Form: 8-K

Current report filing

June 20, 2017

LOGO    Exhibit 99.1

Veritone Reports First Quarter 2017 Financial Results

COSTA MESA, CA – June 20, 2017 – Veritone, Inc. (NASDAQ: VERI), a leading provider of cloud-based artificial intelligence (AI) analytics and cognitive solutions, today reported results for the first quarter ended March 31, 2017.

First Quarter 2017 Key Performance Indicators (KPI’s)

Veritone Artificial Intelligence Platform

 

  •   25 customers on the platform at the end of the quarter, compared with four at the prior year quarter-end, an increase of 525%

 

  •   57 total accounts on the platform at the end of the quarter, compared with four at the prior year quarter-end

 

  •   48 third-party active cognitive engines on the platform at the end of the quarter, compared with 11 at the prior year quarter-end, an increase of 336%

 

  •   367,000 total hours of video and audio files ingested and processed during the quarter, compared with 190,000 in the prior year period, an increase of 93%

 

  •   $1.9 million in total contract value (TCV) of new bookings received during the quarter, compared with $156,000 in the prior year period

 

  •   $111,000 in monthly recurring revenue under agreements in effect at the end of the quarter, compared with $14,000 at the prior year quarter-end, an increase of 690%

Media Agency Business

 

  •   Added eight net new customers under master service agreements during the quarter, compared with four net new customers in the prior year period

 

  •   39 active customers at the end of the quarter, compared with 30 at the prior year quarter-end, an increase of 30%

 

  •   Average media spend per customer was $670,000 during the quarter, compared with $602,000 in the prior year period, an increase of 11%

First Quarter 2017 Operational Highlights

 

  •   Signed a license agreement with CBS Radio to provide near real-time ad and content tracking, comprehensive analytics, faster content extension, and smart media management for the market-leading broadcaster’s 117 stations and their thousands of advertisers

 

  •   Signed a license agreement with a major financial news television network

 

  •   Integrated the Veritone Platform with kCura’s industry-leading Relativity e-discovery software platform, enabling large volumes of evidentiary audio and video to be processed, transformed, and analyzed by the thousands of Relativity users worldwide to enhance their e-discovery and compliance efforts


  •   Signed eight reseller agreements with leading e-discovery service providers to resell licenses to the Veritone platform to Relativity users, bringing the total number of reseller agreements in this market to 15 at the end of the quarter, including Navigant Consulting, DTI, BIA and Discovia

 

  •   Signed a non-binding memorandum of understanding with The Safariland Group, a leading provider of body-worn cameras, accessories and software, regarding the parties’ intent to enter into an agreement to integrate the Company’s AI technology with Safariland’s VIEVU product offerings, which are currently used by thousands of law enforcement agencies in 17 countries, to extract, process and analyze crucial data from police body-worn camera footage

 

  •   Awarded the 2017 Gold Award in the “Cloud-Based Platforms” category from the internationally renowned Edison Awards™

Management Commentary and Outlook

“Our operational and financial performance in the first quarter was very strong,” said Chad Steelberg, Chief Executive Officer of Veritone. “During the quarter, we continued to grow and expand our AI platform business, which remains guided by our principal mission: to enable the machines that drive our digital universe to utilize cognition, the ability to perceive our world more like humans do. The development of our AI platform was most clearly demonstrated through the continued progress we saw in all of the key performance indicators we measure, most notably in the 36 new accounts we added and the seven new cognitive engines we integrated. Our progress was also highlighted by several major wins with significant companies like CBS Radio and by our recent strategic technology partnership with Quantum, which will enable them to redefine the marketplace with an intelligent storage solution.

Entries taken from a collection:
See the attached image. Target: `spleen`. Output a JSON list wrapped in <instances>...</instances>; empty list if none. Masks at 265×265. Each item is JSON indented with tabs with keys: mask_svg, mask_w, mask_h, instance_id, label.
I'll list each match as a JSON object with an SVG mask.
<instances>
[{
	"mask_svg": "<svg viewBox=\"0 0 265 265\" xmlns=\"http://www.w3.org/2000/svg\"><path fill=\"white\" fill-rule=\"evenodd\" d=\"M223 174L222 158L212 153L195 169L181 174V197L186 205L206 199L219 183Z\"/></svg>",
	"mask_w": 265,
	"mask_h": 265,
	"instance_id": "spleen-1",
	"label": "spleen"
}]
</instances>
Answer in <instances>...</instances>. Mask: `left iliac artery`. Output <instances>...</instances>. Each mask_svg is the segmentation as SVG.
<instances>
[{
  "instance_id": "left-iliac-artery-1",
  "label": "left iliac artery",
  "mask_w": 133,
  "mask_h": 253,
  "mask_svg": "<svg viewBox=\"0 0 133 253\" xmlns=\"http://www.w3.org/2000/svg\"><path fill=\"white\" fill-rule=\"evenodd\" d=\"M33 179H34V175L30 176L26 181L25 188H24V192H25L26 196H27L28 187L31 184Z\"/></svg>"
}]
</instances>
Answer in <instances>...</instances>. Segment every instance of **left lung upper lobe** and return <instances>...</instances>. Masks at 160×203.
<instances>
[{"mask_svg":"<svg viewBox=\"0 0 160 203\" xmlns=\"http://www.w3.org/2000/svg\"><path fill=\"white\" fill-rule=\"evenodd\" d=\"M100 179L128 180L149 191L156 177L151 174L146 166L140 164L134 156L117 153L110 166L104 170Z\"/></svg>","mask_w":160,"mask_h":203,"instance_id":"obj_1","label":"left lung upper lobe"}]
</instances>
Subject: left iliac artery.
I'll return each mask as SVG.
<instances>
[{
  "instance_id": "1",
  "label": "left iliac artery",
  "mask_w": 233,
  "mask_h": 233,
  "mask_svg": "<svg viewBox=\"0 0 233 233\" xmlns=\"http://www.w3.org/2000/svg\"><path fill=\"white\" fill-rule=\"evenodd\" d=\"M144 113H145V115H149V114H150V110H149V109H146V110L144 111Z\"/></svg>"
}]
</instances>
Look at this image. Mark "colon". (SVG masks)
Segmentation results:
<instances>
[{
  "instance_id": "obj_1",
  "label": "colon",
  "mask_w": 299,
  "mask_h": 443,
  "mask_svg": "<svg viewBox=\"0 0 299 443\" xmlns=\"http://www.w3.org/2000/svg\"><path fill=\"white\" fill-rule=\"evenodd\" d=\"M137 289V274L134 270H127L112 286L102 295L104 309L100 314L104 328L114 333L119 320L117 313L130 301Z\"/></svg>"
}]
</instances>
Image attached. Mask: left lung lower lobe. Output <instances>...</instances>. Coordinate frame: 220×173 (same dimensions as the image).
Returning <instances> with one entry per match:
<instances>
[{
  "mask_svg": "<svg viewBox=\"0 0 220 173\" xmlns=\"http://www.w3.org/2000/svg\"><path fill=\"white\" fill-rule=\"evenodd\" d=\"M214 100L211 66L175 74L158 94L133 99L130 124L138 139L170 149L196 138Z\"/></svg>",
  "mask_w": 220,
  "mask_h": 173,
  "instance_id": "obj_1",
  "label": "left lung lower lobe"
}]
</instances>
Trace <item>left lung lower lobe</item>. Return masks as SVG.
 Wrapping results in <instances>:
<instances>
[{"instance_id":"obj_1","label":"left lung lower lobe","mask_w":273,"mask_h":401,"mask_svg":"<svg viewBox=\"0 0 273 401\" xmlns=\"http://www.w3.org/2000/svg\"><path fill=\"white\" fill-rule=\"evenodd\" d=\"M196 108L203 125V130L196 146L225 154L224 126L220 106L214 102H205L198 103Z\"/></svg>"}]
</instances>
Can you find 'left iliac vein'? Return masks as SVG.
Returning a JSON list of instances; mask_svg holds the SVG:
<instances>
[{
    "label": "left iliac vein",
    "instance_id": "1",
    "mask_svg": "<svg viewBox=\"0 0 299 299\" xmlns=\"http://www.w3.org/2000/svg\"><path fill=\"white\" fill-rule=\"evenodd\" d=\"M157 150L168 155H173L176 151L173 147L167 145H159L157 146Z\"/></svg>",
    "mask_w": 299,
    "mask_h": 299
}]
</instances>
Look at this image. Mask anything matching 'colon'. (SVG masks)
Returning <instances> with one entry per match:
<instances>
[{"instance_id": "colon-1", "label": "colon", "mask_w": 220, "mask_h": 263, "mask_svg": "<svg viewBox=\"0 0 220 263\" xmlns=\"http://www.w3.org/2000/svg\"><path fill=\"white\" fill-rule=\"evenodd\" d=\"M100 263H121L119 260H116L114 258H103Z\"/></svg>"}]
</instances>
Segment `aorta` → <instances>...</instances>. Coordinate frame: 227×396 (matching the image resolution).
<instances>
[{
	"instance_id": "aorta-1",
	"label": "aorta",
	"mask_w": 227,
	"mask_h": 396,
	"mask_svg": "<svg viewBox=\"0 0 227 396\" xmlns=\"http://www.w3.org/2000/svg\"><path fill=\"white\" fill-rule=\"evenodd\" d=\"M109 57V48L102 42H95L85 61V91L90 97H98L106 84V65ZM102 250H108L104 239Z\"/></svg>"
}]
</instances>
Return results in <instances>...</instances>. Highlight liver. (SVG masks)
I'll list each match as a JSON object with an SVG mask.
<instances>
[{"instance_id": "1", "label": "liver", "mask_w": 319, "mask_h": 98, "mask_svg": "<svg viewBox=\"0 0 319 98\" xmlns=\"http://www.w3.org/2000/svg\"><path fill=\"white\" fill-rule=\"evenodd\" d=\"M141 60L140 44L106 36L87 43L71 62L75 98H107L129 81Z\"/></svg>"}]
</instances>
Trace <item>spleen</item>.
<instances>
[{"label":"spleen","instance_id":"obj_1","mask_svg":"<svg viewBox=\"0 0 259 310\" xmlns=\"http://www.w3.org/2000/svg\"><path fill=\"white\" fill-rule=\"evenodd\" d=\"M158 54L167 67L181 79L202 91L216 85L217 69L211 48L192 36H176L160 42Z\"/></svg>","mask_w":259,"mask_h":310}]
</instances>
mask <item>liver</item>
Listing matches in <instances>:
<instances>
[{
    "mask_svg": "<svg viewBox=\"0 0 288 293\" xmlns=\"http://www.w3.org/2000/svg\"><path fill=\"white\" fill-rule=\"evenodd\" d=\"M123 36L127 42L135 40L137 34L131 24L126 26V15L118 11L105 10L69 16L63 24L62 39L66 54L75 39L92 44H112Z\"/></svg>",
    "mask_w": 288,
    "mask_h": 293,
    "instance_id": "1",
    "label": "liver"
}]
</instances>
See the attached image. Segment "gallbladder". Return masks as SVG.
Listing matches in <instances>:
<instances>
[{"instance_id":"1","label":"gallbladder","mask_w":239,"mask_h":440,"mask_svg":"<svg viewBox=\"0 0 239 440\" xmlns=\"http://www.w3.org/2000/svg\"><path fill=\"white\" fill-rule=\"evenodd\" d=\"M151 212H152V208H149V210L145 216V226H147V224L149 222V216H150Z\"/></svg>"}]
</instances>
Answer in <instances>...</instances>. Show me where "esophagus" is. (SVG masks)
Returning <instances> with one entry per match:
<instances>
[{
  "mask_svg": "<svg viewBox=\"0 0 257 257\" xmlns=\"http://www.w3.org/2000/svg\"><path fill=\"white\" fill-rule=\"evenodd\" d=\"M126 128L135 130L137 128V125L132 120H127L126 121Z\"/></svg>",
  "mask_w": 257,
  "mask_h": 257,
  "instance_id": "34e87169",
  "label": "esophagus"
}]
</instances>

→ **JOBS**:
**1)** Determine whether each statement below agrees with the Veritone earnings release, and support each yes or no with the deciding words from that release, quoted precisely. (a) The platform had 25 customers at the end of the quarter, up from four a year earlier. (b) The reseller agreements in the e-discovery market totaled 12 at the end of the quarter. (c) Average media spend per customer rose 11% over the prior year period.
**2)** Rewrite the stretch of the Veritone earnings release from "June 20, 2017" through "ended March 31, 2017.", putting "web-based" in place of "cloud-based".
**3)** According to the Veritone earnings release, what award did the company receive, and in which category?

→ **TASK-BY-TASK RESULTS**:
**1)**
(a) Yes: "25 customers on the platform at the end of the quarter, compared with four at the prior year quarter-end"
(b) No: "bringing the total number of reseller agreements in this market to 15 at the end of the quarter"
(c) Yes: "Average media spend per customer was $670,000 during the quarter, compared with $602,000 in the prior year period, an increase of 11%"

**2)**
June 20, 2017

LOGO    Exhibit 99.1

Veritone Reports First Quarter 2017 Financial Results

COSTA MESA, CA – June 20, 2017 – Veritone, Inc. (NASDAQ: VERI), a leading provider of web-based artificial intelligence (AI) analytics and cognitive solutions, today reported results for the first quarter ended March 31, 2017.

**3)** The 2017 Gold Award from the Edison Awards™, in the "Cloud-Based Platforms" category.